Sybil 2000

Gospel text

Matthew 21: 28-32

28 What do you think? "A man had two children. He went to the first to say to him, 'My child, go and work in the vineyard today'. 29 He answered him, 'I do not want to'. Later, regretful, he went there. 30 The man went to his another child to ask him the same thing. The latter replied, 'Here I am, Lord'. But he did not go. 31 Which of the two did the father's will?" They answered, "The first". Jesus said to them, "Truly, I assure you, the tax collectors and the prostitutes precede you in the domain of God. 32 For John came to you by taking a way of justice, and you did not believe in him. But tax collectors and prostitutes believed in him. As for you, seeing what was going on, you did not later repent to believe in him.


It is never too late to find love and happiness

Gospel commentary - Homily

And why not a late vocation?

Our country went through elections some time ago. I don't know if you noticed, but there is a theme that keeps coming up: change. Candidates promise change. For their part, citizens also want change: they are tired of the current situation and are ready for the big house cleaning. But is it really so? In-depth changes are rare. What they really want, both on the side of politicians and citizens, is to move the furniture around. That's all. Is not it?

Today's Gospel addresses the issue of change. Matthew offers us a parable of Jesus, that of two children whom a father invites to go and work in his vineyard. The first child says no, but later he regrets his decision and goes to the vineyard. The second immediately said yes, but ultimately did not go to the vineyard. So Jesus asked the question: which of the two children did the father's will? The answer is obvious. Why does Jesus offer us something so trivial? What is particular is the way he uses this parable to shed light on a situation of his time, that of the welcome of his mentor, John the Baptist.

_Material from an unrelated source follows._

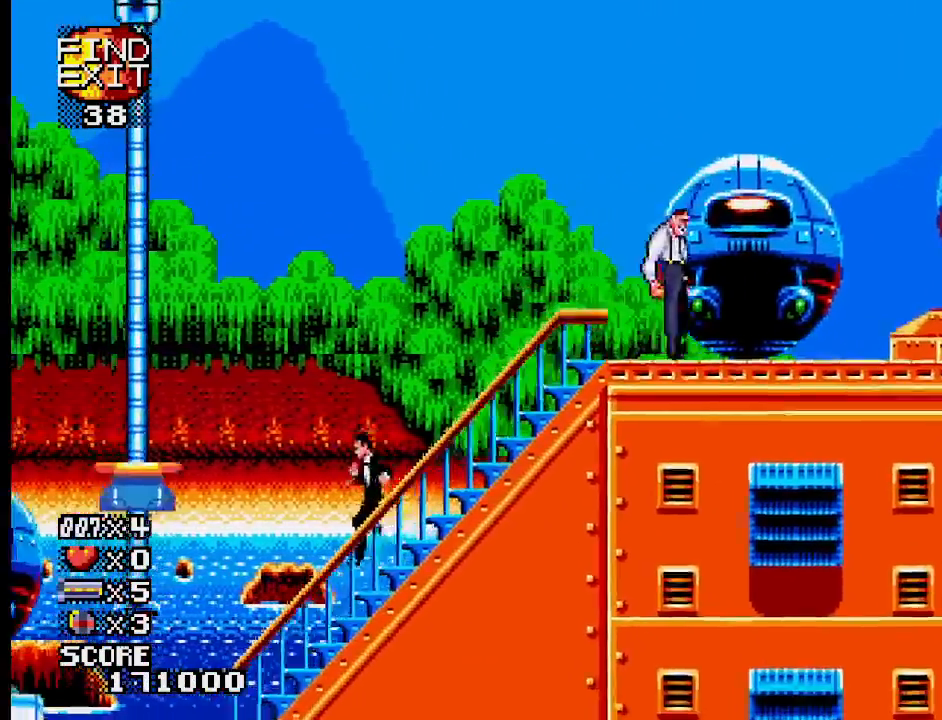
{"buttons": [], "events": []}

To understand what Jesus says, it must be remembered that John the Baptist was the only son of a priest, but that he refused the normal duty of an elder son to continue the priestly line, and even turned his back at the Jerusalem temple to play the role of anti-establishment prophet. This is how he proposes a baptism of water which aims to express a change of life in order to align oneself with an imminent intervention of God. Jesus describes him as someone who took "a way of justice". The word justice here is not to be understood in the sense of "justice has been done", but rather in the sense of "singing in tune", or "hitting the target", as an authentic and transparent person who speaks the truth does, take the right actions, agree with God and with himself. Today we would say: someone genuine.

Now, this is the paradox that Jesus emphasizes: the high priests and the elders of the people did not want to know anything about John the Baptist, while tax collectors and prostitutes opened up to his word. In other words, the people who led a disreputable life and who were considered to be sinners (the tax collectors were seen as the collaborators of the Roman imperialists) accepted the change of life towards the authenticity proposed by John the Baptist, while those who were considered wise and prominent people opposed it. Can you tell me why? At first glance, we can guess that people who have a poor opinion of themselves open more easily to a word of hope where everything becomes possible again, than privileged people who will have to lose something if they undergo a change of life. But can we go further?

For a long time I asked myself the question: what is at stake in this Gospel? It seems to me that it is a matter of being off or not from oneself. When I was a child, I was influenced by parents, friends, the surrounding society. I harbored various ambitions, and certain events marked and shaped me. But one day I dare to ask the question: is everything I am now really me? I suddenly realize that so far I "sang out of tune", that my life did not fulfill me, that it had something "out of tune". Hence the terrible dilemma: what do I do now? The real answer will imply that I let go of things, that I die to a certain past. In a way, this is what Jesus did, not that his past was inauthentic, but he perceived at around 33 or 34 years old, listening to John the Baptist, that his real self was that of itinerant preacher rather than that of a well-known carpenter in Nazareth. What would have happened if Jesus had missed this call? His late vocation earned us the message of the Gospels and this large family of Christians.

I don't think the quest to "singing in tune" will ever end. We walk towards authenticity by dying a little each day to what is inauthentic in itself, by spotting our different "lies". There is always a late vocation waiting for us. This is what the child in the parable symbolizes, who first said no, then repented and now said yes to what he was called to. Basically, it is a huge message of hope: it is never too late to change and become yourself, and to know the unspeakable happiness of being good about yourself, of radiating life. This is what God expects from his child.

But at the same time, it must be added: let's not wait, it's today that it's happening. There is something urgent in the Gospel of this day. These are the last moments of Jesus before he died. The late vocation of which he speaks is addressed to all those who have refused to move so far. It's like a last call. However, to answer it, it only takes a simple decision, and a little self-love, a little faith and courage. What are we waiting for?